慣れた様子に問うと、つい最近友達としたばっかりだと砂原は笑う。しゃがみこんで花火をつまみ上げる。今年初めてだな、なんて思う。
夏に連想されるものはかなり多いけれど、花火、プール、代表的なものはいつもする前に夏が通り過ぎていって。
なんだかんだ言って手持ち花火をするのも久しぶりで、ちょっとだけ、懐かしい気分になる。
「始めていいよ」
「うん」
先の方をロウソクの火に近づけて、スマホのライトを消した。街灯とロウソクの火で十分な灯りに、人工的なものは退散する。

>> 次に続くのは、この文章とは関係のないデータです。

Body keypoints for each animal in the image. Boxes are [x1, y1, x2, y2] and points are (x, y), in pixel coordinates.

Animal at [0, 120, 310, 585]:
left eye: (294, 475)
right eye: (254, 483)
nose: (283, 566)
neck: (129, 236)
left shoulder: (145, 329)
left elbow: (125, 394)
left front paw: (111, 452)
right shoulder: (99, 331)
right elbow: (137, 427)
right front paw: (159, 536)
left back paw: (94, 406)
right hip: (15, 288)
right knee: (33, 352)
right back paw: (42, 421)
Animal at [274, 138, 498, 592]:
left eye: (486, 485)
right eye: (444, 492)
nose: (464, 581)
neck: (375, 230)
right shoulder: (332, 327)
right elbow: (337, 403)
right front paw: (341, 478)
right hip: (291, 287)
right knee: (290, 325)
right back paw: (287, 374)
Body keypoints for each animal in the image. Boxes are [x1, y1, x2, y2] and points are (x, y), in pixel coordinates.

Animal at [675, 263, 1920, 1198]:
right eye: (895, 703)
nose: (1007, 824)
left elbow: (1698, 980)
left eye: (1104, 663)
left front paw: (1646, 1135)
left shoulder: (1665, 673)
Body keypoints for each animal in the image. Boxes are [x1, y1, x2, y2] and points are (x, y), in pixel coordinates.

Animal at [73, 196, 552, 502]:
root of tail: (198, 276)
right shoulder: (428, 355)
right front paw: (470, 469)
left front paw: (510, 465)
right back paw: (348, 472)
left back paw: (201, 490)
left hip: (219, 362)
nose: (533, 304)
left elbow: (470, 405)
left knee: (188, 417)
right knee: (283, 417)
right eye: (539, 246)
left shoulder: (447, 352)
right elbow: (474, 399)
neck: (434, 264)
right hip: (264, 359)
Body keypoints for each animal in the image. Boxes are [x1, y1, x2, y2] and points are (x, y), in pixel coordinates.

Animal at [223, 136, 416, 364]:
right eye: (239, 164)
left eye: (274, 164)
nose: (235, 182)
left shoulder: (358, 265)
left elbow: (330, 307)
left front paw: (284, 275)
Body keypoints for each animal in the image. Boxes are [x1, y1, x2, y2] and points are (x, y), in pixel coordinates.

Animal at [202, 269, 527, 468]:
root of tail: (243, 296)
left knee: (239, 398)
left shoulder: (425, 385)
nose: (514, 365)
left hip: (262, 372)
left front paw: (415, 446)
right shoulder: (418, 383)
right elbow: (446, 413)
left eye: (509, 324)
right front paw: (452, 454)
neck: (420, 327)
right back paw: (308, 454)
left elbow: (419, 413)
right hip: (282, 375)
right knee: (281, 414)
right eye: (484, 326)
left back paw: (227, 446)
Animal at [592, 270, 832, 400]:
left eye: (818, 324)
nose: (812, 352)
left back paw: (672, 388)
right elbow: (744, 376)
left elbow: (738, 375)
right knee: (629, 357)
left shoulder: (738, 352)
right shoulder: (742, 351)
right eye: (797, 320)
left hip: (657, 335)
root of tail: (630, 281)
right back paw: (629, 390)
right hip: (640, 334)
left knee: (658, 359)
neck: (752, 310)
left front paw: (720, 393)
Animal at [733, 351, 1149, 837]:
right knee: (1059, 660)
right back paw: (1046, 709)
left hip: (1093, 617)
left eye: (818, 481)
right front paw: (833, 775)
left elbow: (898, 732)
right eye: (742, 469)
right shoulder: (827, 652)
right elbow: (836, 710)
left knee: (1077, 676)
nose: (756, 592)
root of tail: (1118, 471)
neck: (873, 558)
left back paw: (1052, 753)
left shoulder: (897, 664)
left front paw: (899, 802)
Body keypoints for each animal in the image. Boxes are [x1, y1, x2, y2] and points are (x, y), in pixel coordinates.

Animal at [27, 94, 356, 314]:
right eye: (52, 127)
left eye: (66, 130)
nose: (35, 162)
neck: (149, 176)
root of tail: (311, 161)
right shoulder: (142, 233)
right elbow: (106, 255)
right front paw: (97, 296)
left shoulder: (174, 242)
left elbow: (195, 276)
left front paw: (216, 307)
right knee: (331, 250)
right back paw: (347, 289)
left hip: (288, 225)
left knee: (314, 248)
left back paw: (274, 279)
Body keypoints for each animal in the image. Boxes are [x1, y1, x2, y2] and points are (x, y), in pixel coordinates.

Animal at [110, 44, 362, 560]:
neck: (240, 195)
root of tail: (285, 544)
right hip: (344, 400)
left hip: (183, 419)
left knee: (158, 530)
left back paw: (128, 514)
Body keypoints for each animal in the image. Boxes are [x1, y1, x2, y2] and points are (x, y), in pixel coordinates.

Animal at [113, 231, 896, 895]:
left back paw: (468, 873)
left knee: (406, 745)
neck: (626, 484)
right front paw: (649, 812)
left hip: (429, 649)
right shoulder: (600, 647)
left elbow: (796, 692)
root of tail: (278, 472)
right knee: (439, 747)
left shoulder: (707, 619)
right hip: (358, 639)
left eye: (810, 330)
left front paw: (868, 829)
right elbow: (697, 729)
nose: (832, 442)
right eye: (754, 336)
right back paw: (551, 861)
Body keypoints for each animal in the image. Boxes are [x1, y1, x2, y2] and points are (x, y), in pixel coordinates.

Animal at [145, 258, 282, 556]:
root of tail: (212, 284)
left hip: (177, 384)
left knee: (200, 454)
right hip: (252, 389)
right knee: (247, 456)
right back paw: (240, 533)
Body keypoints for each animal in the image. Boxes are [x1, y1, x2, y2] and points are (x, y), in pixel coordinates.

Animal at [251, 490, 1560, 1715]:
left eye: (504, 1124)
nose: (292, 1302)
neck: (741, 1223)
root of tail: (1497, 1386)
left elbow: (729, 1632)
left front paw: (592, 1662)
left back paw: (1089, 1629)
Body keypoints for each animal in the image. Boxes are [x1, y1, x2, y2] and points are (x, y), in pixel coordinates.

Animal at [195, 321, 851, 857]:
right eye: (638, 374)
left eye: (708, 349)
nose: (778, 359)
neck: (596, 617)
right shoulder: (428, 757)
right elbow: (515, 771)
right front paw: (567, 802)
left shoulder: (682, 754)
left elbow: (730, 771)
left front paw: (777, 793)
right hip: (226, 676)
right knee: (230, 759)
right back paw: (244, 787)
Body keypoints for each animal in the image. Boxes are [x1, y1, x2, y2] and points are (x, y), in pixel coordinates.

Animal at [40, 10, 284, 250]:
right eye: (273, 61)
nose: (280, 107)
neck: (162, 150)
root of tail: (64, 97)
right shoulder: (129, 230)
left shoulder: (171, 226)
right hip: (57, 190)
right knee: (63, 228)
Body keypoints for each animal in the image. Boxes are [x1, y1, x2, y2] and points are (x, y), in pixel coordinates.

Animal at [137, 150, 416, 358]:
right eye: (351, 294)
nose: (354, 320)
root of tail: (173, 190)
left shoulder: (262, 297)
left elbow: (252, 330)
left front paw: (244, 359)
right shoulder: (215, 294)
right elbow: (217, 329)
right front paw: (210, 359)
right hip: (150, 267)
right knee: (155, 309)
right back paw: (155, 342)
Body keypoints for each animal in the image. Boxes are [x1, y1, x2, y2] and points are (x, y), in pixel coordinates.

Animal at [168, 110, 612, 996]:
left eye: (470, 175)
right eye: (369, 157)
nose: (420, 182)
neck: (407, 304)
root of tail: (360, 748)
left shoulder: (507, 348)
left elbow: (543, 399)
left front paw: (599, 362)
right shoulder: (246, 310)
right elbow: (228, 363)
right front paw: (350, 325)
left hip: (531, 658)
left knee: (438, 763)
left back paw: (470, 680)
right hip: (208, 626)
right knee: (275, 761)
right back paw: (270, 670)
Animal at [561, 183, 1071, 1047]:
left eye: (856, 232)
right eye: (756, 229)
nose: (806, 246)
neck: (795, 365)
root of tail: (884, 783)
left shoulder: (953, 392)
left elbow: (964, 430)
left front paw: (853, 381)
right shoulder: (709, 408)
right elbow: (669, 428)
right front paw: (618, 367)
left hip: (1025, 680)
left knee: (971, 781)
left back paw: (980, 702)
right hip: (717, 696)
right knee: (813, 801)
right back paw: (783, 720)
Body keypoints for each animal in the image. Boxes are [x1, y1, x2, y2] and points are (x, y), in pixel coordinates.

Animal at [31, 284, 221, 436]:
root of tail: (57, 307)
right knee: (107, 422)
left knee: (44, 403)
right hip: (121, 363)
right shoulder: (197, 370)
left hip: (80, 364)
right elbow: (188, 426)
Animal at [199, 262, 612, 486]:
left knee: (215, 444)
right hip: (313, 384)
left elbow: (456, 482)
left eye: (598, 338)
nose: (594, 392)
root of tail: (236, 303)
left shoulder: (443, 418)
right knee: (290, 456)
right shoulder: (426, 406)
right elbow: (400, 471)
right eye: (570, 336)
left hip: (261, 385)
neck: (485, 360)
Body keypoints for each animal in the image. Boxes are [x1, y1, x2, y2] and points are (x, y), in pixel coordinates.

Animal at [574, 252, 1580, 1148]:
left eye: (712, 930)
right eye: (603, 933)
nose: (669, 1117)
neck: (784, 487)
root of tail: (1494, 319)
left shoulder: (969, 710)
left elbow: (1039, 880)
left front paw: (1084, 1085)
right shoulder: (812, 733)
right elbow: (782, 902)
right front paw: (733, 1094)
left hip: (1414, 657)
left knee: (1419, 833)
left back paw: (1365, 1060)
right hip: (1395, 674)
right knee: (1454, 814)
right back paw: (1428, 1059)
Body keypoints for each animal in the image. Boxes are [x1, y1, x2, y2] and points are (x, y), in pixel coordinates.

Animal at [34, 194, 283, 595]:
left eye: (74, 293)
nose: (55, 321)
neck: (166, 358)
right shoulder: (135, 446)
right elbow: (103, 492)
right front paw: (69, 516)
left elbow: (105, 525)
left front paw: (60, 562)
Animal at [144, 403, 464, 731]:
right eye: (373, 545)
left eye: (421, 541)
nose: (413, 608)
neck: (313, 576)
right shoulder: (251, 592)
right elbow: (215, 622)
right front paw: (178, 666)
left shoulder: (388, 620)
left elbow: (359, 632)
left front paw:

火が宿った花火に、急いで手を海の方に向けた。黄色と緑とオレンジの、火花が音を立てて飛び出していく。
独特な匂い、薄い煙。砂原が私の名前を呼んだ。
「火、ちょーだい」
近づいてきた灰色の花火に頷く。
「ロウソクあるのに」
「察してよ」
一体何の話をしてるの、かな。知らない。
金みたいに鮮やかな火がぱちぱちと弾けて、砂原は離れていった。
「キレーだね」
「うん」
「ほんとはさ、打ち上げ花火したかったんだよね」
「それはちょっと、やだ」
「ん。そうかなって思って」
私の火が消える。新しい花火を選んで、ロウソクに向かい、火を点ける。赤、白、飛んでいく火は夜を割いて。
星みたいに小さな火花が走っていく。
それですこしだけ、苦い出来事まで思い出した。星が走る。忘れたはずのことが頭の隅からまんなかに躍り出た。
「彗ちゃん見て。今日天気良いから、」
やけに早く終わった花火を、水が入った容器に入れる。ジュ、とすこし鳴った消音を無視するように、砂原が指さす方を見た。
暗い、黒い、藍の空。浮かんだ弓張月と飾りの星。それを映した漣をつくる海。目を細める。